Vemurafenib plus cobimetinib (VC) for the treatment of metastatic melanoma was requested to be included in the National Formulary in Uruguay. The standard of care for metastatic melanoma in Uruguay is dacarbazine. There is no published head-to-head trial assessing the effects of VC versus dacarbazine. The objective of this study was to perform an indirect comparison of the effects of dacarbazine, compared with VC, based on the results of trials that included both treatments versus the same comparator (vemurafenib alone).

We searched Pubmed and The Cochrane Library for trials comparing either VC or dacarbazine with vemurafenib. Trials were assessed in terms of risk of bias, similarity of interventions and inclusion and exclusion criteria, and comparability of characteristics of patients in the vemurafenib arm. We performed an indirect comparison using the Bucher method.

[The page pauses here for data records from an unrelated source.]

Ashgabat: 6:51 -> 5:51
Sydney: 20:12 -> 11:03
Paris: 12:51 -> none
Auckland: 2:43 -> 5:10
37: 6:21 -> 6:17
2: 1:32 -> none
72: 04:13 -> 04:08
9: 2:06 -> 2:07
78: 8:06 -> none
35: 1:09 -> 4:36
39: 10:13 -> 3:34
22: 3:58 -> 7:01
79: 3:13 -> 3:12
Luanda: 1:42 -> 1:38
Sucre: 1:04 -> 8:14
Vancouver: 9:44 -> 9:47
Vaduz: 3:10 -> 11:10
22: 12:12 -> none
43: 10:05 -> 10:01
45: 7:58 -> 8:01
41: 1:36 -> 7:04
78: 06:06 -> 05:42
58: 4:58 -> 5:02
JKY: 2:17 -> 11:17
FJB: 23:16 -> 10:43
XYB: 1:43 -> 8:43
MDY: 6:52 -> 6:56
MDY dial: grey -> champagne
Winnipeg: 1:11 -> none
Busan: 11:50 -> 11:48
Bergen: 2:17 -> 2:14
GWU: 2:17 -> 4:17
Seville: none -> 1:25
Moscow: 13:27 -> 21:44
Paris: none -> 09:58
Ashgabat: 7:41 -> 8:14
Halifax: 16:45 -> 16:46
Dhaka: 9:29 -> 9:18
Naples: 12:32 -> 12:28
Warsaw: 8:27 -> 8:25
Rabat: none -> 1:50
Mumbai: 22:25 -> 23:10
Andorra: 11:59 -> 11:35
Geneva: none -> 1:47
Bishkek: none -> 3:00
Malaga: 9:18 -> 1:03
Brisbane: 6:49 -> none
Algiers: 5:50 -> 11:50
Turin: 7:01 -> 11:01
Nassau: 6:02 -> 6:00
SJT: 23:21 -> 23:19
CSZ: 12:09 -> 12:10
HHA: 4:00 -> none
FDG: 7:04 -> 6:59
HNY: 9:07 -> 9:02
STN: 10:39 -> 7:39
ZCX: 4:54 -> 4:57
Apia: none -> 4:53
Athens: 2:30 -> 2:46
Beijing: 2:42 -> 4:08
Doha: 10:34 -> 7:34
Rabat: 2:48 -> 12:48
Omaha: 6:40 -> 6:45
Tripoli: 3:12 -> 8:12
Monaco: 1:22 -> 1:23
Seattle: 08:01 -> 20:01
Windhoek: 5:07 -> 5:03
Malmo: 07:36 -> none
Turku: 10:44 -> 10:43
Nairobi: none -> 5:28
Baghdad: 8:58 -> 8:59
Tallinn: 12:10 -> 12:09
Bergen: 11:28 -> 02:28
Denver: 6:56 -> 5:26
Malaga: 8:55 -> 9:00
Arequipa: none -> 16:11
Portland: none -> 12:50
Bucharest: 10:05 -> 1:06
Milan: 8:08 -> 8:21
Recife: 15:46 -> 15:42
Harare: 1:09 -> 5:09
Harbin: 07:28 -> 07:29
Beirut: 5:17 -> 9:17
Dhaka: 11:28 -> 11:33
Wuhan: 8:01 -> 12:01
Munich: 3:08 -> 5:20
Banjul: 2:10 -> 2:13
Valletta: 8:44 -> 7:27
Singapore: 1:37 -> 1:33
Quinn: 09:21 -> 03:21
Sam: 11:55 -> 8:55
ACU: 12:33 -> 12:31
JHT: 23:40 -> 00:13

From the literature search we retrieved two studies that met the inclusion criteria: a randomized clinical trial that assessed VC versus vemurafenib or placebo and another assessing dacarbazine versus vemurafenib. Both studies were similar in terms of methodological quality, inclusion and exclusion criteria, and comparability of the vemurafenib arms. However, the comparison of overall survival and progression-free survival curves for the vemurafenib arms were quite different between the two trials. At 9 months, overall survival was eighty-one percent and fifty-five percent and progression-free survival was thirty percent and fifteen percent, respectively. The indirect comparison provided the following hazard ratios: 0.24 (95% confidence interval [CI]: 0.14–0.48) for overall survival; 0.13 (95% CI: 0.09–0.19) for progression-free survival; and 0.15 (95% CI: 0.02–1.29) for grade 4 adverse events.

Treatment with VC increased overall survival and progression-free survival, compared with dacarbazine. Severe adverse events were less frequent with the combined therapy. However, the differences in the vemurafenib survival curves increases doubts about the accuracy of the indirect estimators of overall survival and progression-free survival.